Thankfully, things were no worse and perhaps just a bit better than when we left. And then I started thinking...in the grand scheme of things, it could have been so much worse. Yes, the basement is soaked and we'll be running dehumidifiers and using drying agent from now until Doomsday to get rid of the moisture and avoid mold. However, we didn't lose anything irreplaceable like photos (let's hear it for plastic bins!). Our furniture appears to be fine. Our electronics survived with the exception of the easily replaceable laptop power adapter (that will teach us to leave it lying on the floor by mistake), and neither of us got hurt, electrocuted, soaking wet, or otherwise seriously damaged.
It could have been worse.
We could have been like the guy we heard about today who came home from vacation recently to find 5 and half feet of water in his basement. I can't even imagine how I would have reacted to that.
We could have been like the family here in Bristol who came home after work one day to discover 200 gallons of heating oil filling their basement, the result of a mistaken oil delivery to the wrong house...a house that had an external pipe but no oil tank. Those poor souls were out of their house for 18 months as hazardous waste crews pumped out the oil and then gutted the foundation and surrounding yard as part of the toxic waste cleanup.
We could have been like family members who discovered that their tankless hot water had ruptured, filling their basement not just with water but steaming hot water.
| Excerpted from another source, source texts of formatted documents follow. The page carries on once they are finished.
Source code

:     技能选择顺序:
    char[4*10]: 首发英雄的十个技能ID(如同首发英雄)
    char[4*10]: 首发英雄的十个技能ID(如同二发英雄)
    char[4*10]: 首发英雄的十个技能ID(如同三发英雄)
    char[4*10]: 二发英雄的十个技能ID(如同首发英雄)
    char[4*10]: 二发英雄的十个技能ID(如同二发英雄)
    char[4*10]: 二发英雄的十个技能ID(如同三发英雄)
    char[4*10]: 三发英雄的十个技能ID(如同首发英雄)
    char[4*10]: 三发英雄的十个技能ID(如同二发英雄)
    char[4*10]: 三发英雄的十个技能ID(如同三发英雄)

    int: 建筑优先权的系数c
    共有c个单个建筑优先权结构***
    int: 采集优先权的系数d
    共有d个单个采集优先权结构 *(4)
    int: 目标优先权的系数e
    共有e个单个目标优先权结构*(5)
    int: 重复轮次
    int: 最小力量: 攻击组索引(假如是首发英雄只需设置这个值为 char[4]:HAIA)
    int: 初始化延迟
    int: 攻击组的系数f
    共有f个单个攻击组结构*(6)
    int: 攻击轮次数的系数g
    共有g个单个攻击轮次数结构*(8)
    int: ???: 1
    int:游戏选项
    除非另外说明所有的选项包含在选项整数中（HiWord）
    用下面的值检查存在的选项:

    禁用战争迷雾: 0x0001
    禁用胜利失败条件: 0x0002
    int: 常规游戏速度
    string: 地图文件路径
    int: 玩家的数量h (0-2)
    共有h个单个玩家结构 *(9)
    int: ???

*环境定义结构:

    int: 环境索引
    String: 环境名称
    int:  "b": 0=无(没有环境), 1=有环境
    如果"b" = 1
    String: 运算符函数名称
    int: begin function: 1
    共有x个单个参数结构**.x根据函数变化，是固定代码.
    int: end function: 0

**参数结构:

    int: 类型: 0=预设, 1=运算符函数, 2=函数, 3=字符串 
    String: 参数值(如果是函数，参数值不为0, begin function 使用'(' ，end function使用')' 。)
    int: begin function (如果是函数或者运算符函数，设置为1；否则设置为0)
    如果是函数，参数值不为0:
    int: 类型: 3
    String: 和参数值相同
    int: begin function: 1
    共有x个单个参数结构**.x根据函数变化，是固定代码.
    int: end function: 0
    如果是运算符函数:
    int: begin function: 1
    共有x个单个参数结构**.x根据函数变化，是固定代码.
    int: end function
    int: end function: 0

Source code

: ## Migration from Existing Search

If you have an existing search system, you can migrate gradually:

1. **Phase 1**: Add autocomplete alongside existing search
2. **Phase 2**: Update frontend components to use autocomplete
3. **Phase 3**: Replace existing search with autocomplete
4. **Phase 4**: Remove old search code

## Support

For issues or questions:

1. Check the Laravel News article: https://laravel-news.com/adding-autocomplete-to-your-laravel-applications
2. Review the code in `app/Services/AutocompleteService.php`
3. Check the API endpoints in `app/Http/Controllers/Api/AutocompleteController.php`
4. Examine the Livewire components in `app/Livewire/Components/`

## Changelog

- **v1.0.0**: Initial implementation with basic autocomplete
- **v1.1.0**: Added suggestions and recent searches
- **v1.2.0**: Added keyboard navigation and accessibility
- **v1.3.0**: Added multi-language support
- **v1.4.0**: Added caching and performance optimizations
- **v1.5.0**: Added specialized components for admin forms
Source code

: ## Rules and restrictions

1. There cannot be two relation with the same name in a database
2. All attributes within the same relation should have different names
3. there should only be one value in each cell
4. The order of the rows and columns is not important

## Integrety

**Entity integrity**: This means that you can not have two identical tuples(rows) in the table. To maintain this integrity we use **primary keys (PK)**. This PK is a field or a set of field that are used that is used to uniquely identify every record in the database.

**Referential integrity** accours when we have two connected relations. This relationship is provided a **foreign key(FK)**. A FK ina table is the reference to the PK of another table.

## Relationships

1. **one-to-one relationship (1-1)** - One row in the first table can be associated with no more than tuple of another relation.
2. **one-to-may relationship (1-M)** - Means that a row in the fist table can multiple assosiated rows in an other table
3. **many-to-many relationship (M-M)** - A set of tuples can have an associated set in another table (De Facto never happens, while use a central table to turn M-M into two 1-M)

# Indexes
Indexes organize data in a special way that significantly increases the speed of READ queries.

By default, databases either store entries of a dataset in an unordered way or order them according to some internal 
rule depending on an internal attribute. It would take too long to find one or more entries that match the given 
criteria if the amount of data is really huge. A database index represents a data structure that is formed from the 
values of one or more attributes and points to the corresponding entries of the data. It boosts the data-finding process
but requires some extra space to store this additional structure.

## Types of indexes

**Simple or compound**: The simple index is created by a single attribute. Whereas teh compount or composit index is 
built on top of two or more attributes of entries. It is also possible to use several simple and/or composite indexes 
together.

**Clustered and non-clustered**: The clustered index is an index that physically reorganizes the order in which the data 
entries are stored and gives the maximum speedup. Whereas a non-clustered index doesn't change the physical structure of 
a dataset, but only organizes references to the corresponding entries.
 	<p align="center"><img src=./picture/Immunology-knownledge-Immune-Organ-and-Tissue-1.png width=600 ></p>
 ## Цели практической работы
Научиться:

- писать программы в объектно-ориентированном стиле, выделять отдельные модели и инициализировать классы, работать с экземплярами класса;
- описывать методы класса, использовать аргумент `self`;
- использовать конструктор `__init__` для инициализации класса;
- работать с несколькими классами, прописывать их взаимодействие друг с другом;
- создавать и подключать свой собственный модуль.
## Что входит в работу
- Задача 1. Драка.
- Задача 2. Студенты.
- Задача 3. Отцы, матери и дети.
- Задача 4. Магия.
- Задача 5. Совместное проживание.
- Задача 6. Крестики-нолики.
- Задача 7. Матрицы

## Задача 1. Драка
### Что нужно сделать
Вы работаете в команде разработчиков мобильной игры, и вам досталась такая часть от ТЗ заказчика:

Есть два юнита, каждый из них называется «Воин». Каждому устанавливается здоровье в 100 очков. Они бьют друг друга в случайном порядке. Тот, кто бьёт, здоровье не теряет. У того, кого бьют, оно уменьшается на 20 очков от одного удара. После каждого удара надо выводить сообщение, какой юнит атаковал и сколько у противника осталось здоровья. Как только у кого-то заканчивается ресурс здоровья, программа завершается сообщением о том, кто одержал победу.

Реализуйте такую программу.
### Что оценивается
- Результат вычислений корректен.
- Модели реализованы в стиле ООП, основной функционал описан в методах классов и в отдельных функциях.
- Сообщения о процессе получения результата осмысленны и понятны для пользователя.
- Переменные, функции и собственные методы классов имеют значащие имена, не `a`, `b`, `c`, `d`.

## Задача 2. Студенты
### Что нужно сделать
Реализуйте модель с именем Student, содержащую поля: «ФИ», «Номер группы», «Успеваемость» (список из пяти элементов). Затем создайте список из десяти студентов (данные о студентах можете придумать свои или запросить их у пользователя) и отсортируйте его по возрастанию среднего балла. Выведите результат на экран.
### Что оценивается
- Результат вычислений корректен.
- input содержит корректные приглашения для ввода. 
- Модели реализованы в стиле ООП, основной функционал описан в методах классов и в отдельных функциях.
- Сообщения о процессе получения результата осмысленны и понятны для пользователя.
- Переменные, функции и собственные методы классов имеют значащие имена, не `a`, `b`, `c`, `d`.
Thankfully, none of those things happened. Instead, we had an extremely crappy day that left us exhausted and frustrated and not yet done (more cleanup tomorrow). However, it's manageable. We've been lucky. It's been a while since we've had a real stinker of a day or a major disaster. Hopefully, we've gotten it out of our system (and our house) and can avoid another for a while. After all, everyone has a terrible, horrible, no good, very bad day now and then, even in Australia.